= Ambrose Mutinhiri =

Zimbabwean politician

Ambrose Mutinhiri (born 22 February 1944) is a Zimbabwean politician who served as the Minister of Youth Development and Employment Creation. A retired army commander and brigadier, he was appointed Minister of Youth Development, Gender and Employment Creation on 9 February 2004. He was trained in Russia during the Rhodesian Bush War. He is known for training soldiers during this period. General Solomon Mujuru testified that he was trained by Mutinhiri.
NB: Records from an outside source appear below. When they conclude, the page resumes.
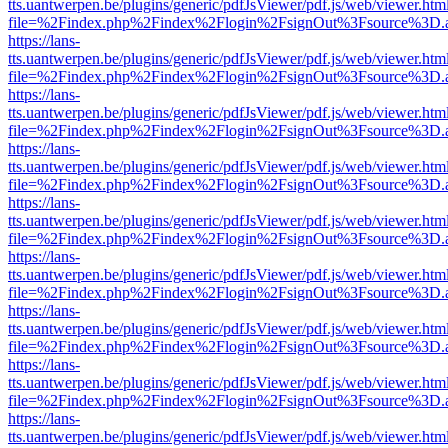
tts.uantwerpen.be/plugins/generic/pdfJsViewer/pdf.js/web/viewer.htm
file=%2Findex.php%2Findex%2Flogin%2FsignOut%3Fsource%3D.ame
https://lans-
tts.uantwerpen.be/plugins/generic/pdfJsViewer/pdf.js/web/viewer.htm
file=%2Findex.php%2Findex%2Flogin%2FsignOut%3Fsource%3D.ame
https://lans-
tts.uantwerpen.be/plugins/generic/pdfJsViewer/pdf.js/web/viewer.htm
file=%2Findex.php%2Findex%2Flogin%2FsignOut%3Fsource%3D.ame
https://lans-
tts.uantwerpen.be/plugins/generic/pdfJsViewer/pdf.js/web/viewer.htm
file=%2Findex.php%2Findex%2Flogin%2FsignOut%3Fsource%3D.ame
https://lans-
tts.uantwerpen.be/plugins/generic/pdfJsViewer/pdf.js/web/viewer.htm
file=%2Findex.php%2Findex%2Flogin%2FsignOut%3Fsource%3D.ame
https://lans-
tts.uantwerpen.be/plugins/generic/pdfJsViewer/pdf.js/web/viewer.htm
file=%2Findex.php%2Findex%2Flogin%2FsignOut%3Fsource%3D.ame
https://lans-
tts.uantwerpen.be/plugins/generic/pdfJsViewer/pdf.js/web/viewer.htm
file=%2Findex.php%2Findex%2Flogin%2FsignOut%3Fsource%3D.ame
https://lans-
tts.uantwerpen.be/plugins/generic/pdfJsViewer/pdf.js/web/viewer.htm
file=%2Findex.php%2Findex%2Flogin%2FsignOut%3Fsource%3D.ame
https://lans-
tts.uantwerpen.be/plugins/generic/pdfJsViewer/pdf.js/web/viewer.htm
Mutinhiri was nominated as ZANU-PF's candidate for the House of Assembly seat for Marondera, a constituency in Mashonaland East, in the March 2008 parliamentary election. According to official results, he won the seat with 4,284 votes against 2,132 votes for a candidate of the Movement for Democratic Change.

He was placed on the United States sanctions list in 2005.

==Resignation==

Mutinhiri resigned as the MP for ZANU-PF after the resignation of Robert Mugabe. Mutinhiri, together with Sandi Moyo and Jealousy Mawarire, with the help of Grace Mugabe and Patrick Zhuwao formed the National Patriotic Front (NPF) and contested the 2018 harmonised elections.

Prior to the elections, the NPF split, with one faction linked to Robert Mugabe and the other to Grace Mugabe. Mutinhiri received less than 0.01% of the votes in the election, which was won by Emmerson Mnangagwa of ZANU-PF.